"Word for Wednesday" is a biweekly meme hosted by Donna at Garden Walk Garden Talk . Donna proposes a word for participants to express in some way in photographs of things in our gardens. Most of the words are concepts with multiple related definitions that can be interpreted and expressed in many widely disparate ways. Evolution is no exception.
As someone fluent in Mendelian inheritance, I am intimately familiar with the concept as it applies to biology. From a strictly biologic perspective, the metamorphosis experienced by Monarchs and other butterflies and moths, the pollination (and cross-pollination) of flowers to produce seeds, and the development of hybrid cultivars all demonstrate different aspects of evolution.
Masonic Center Garden.
I pondered how best to portray the evolution our garden is undergoing. For those who attribute evolution to the effects of Mother Nature, she has certainly been the impetus for change here, although not quite in the way that Charles Darwin would have envisioned it. A series of Nor'Easters in February - March, 2010 and this summer's Hurricane Irene that have had a huge impact on our garden beds that will affect what we are able to grow in each bed for years to come.

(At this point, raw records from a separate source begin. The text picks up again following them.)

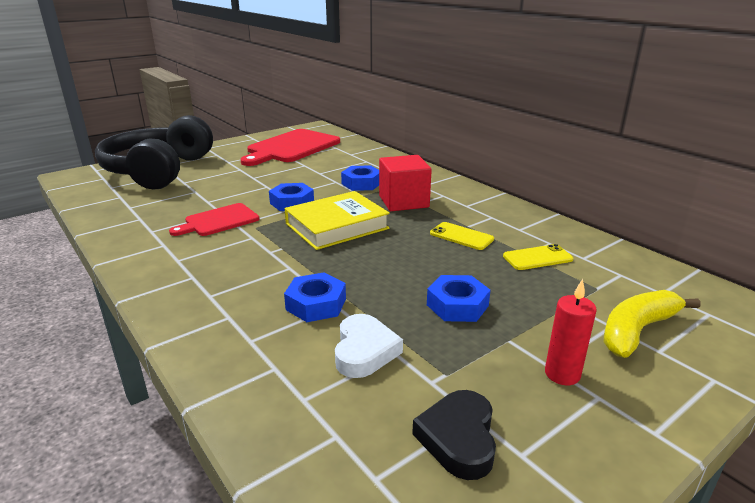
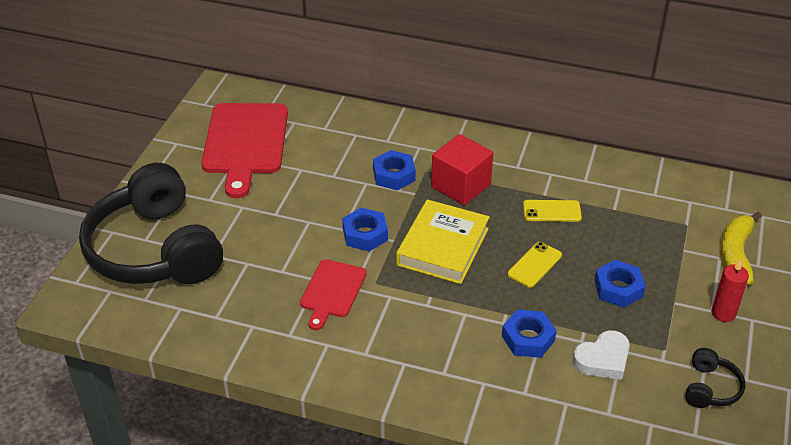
camera: 35 degrees left, 15 degrees up
white heart [335,314,403,378] -> white heart turned 90 degrees clockwise [573,330,630,380]
black heart [412,390,496,480] -> black headphones [685,348,745,408]
yellow phone [503,244,573,270] -> yellow phone moved to [508,242,562,288]

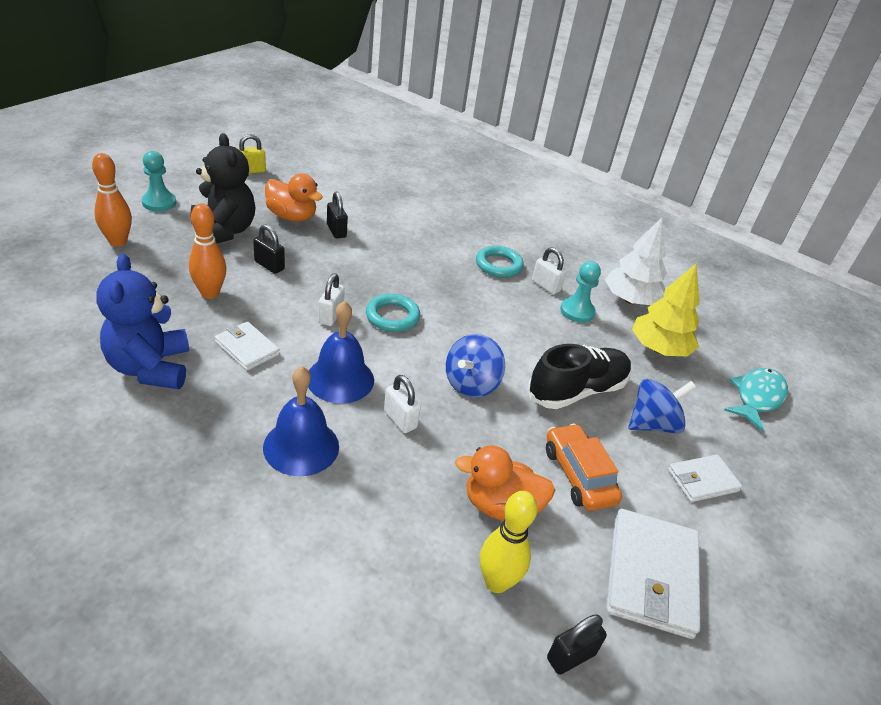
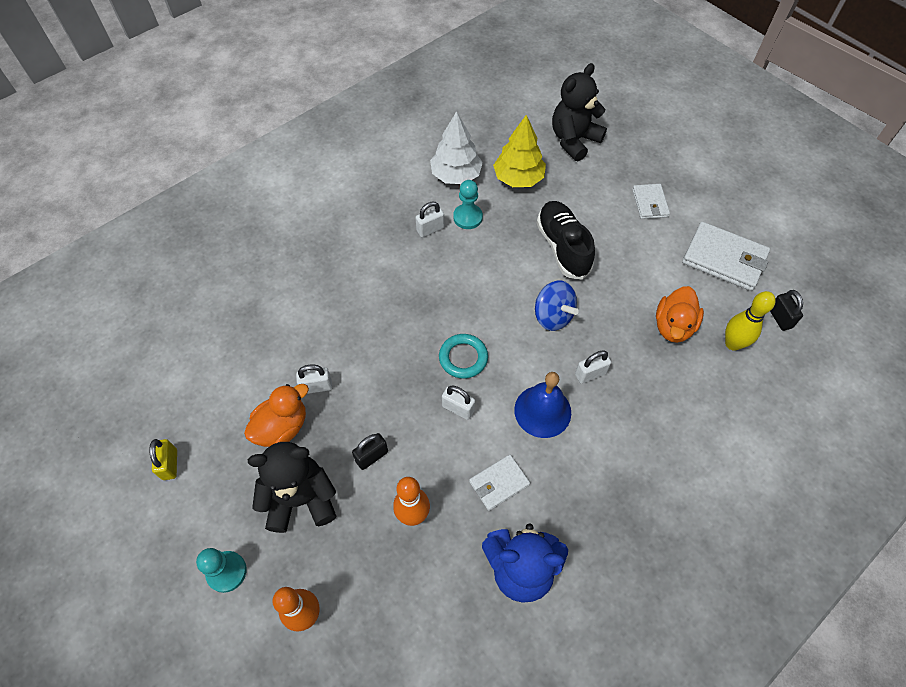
camera: 70 degrees left, 20 degrees up
blue bell [263,366,339,476] -> none
black padlock [327,191,348,238] -> white padlock [296,364,332,394]
turquoise ring [476,246,524,278] -> none
orange car [546,424,622,511] -> none
blue spinning top [628,379,696,434] -> none
turquoise fish [724,368,788,432] -> black teddy bear [552,63,607,161]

One of the 2010 Nor'easters brought severe flooding and sustained winds at 90 mph that toppled this pine and another similarly sized pine which stood on the opposite side of the yard.
Likewise, several beds on the north side of the yard were in deep shade from willows growing on the neighbor's property.

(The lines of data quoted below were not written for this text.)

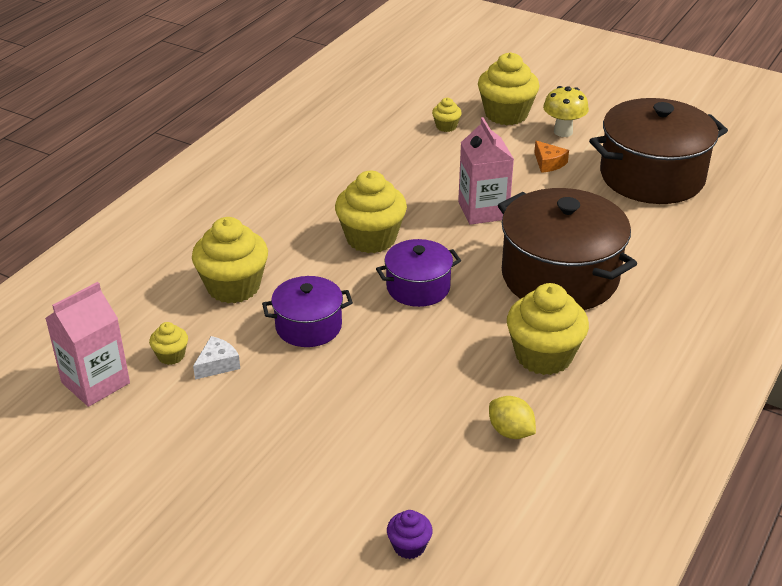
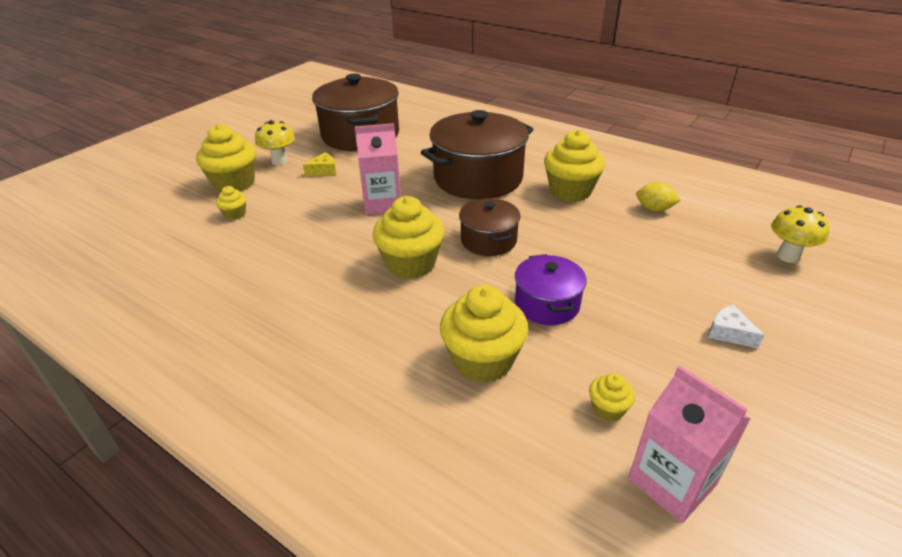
camera: 85 degrees left, 0 degrees up
white cheese [193,336,240,380] -> white cheese moved to [708,304,764,348]
purple pot [376,239,461,307] -> brown pot [459,198,521,256]
purple cupcake [387,510,433,559] -> yellow mushroom [771,205,830,263]
yellow lemon [489,396,536,439] -> yellow lemon turned 60 degrees clockwise [636,182,681,212]
orange cheese [534,141,569,173] -> yellow cheese [303,152,336,176]

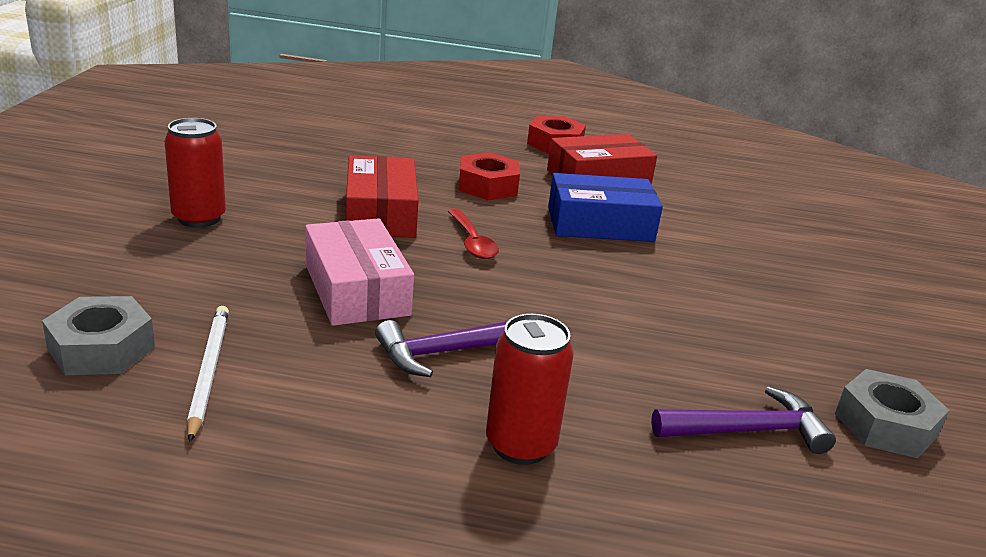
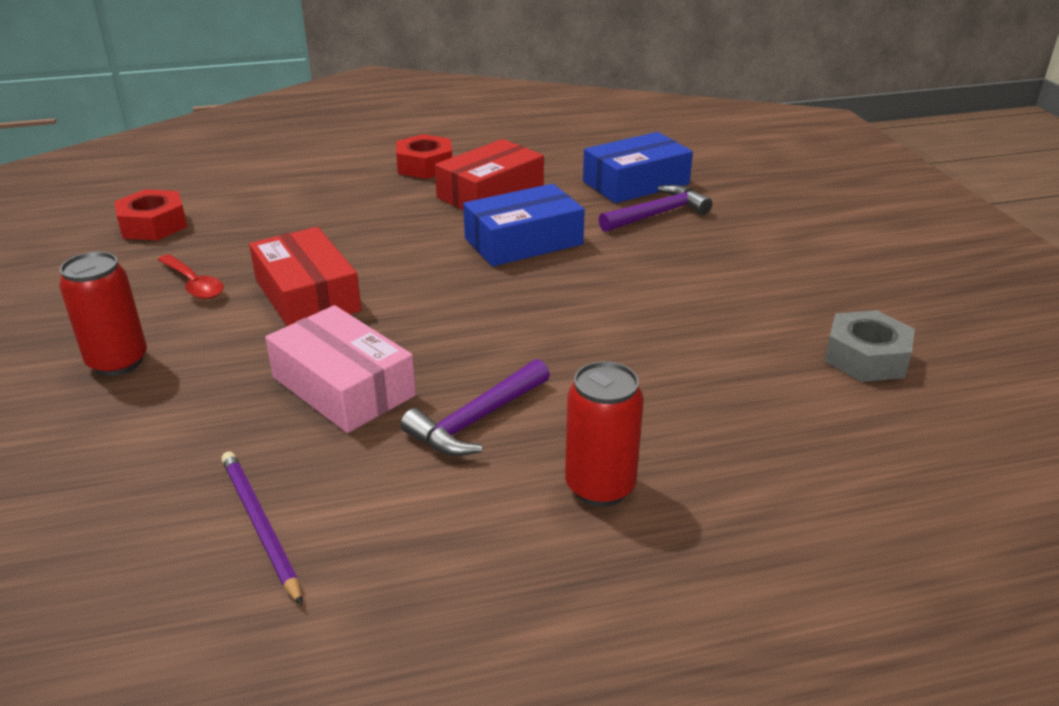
camera: 20 degrees left, 5 degrees up
grey nut [42,296,155,375] -> none
white pencil [187,306,229,442] -> purple pencil [221,451,302,605]
red spoon [448,209,499,259] -> red spoon moved to [158,254,224,299]
red nut [459,152,520,200] -> red nut moved to [114,189,187,240]
purple hammer [651,386,836,454] -> purple hammer moved to [599,185,712,232]
none -> blue box [583,132,693,203]

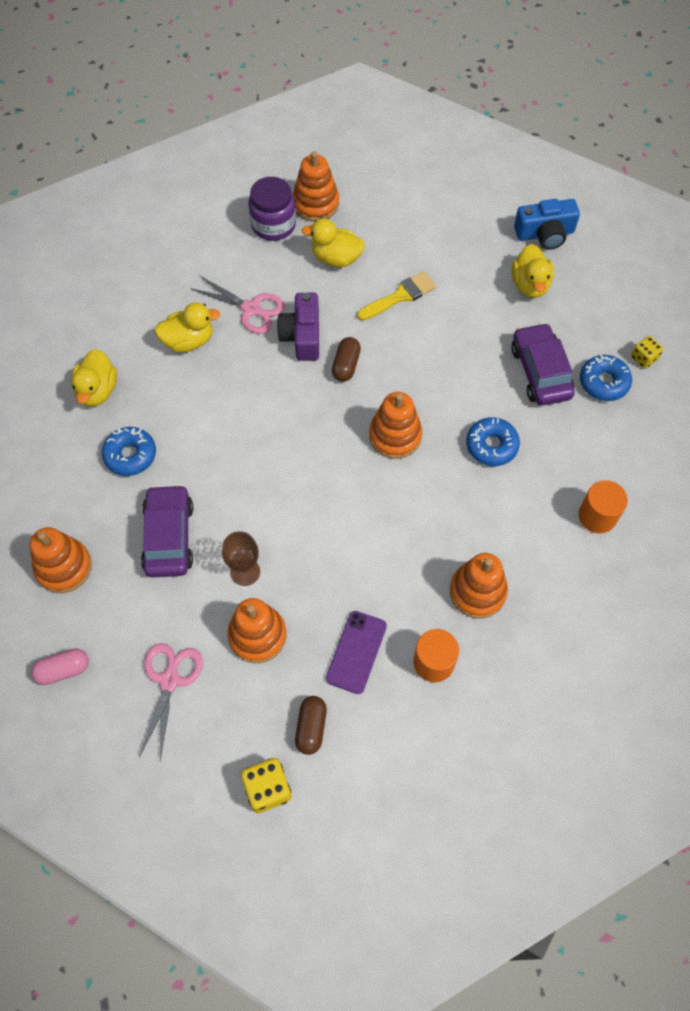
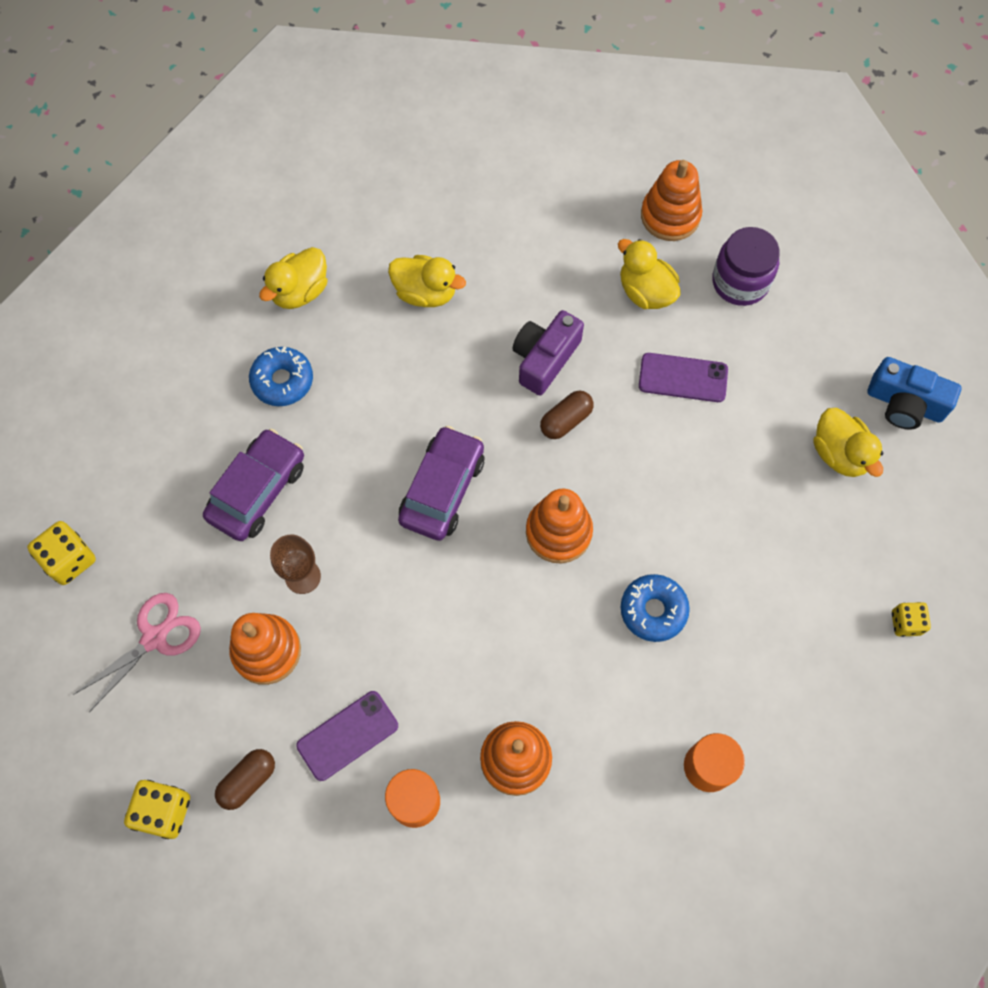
camera: 35 degrees right, 5 degrees up
orange stacking toy [30,527,92,593] -> none
pink capsule [31,648,89,685] -> yellow dice [27,521,96,585]
pink scissors [190,275,285,334] -> none
purple jar [248,177,296,241] -> purple jar moved to [712,227,780,306]
yellow brush [357,271,436,321] -> purple phone [639,353,728,402]
yellow duck [511,244,554,298] -> yellow duck turned 60 degrees counterclockwise [813,408,883,477]
purple car [511,323,575,406] -> purple car moved to [398,426,484,541]
blue donut [580,354,632,401] -> none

Hurricane Irene destroyed this tree and several others were also diseased, so the property opwners had all of the trees removed, a decision we completely support even though our deep shade gardens are now in full sun for much of the day.

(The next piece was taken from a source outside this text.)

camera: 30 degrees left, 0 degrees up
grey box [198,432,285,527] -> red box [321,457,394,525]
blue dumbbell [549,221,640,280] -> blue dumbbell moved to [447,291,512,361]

|This view was completely shielded by the two large willows shown in the photo immediately above this one.|
As luck would have it, we have been blessed with three tuliptrees that recently sprouted on our property (we'll be posting about them soon!). In the spring, two of them will be moved to the side yard near where the willows were removed. In a few years, we hope that some of the privacy and shade that we lost will be restored. Until that happens, some of the shade gardens are now going to be in bright sun for the foreseeable future, so it will be interesting to see how the plants in the shade beds will fare next summer.
As for our full shade foliage garden, it is still going to be in partial shade, but our plan for that bed is currently evolving. It will remain a dedicated foliage garden, but our plant choices will have to be modified to fit with the changing landscape and lightscape.
Evolution.... we have chosen to embrace the changes taking place in and around our garden. In the spring, we will rebuild several of our beds as we move trees and perennials to parts of the yard that best suit their needs.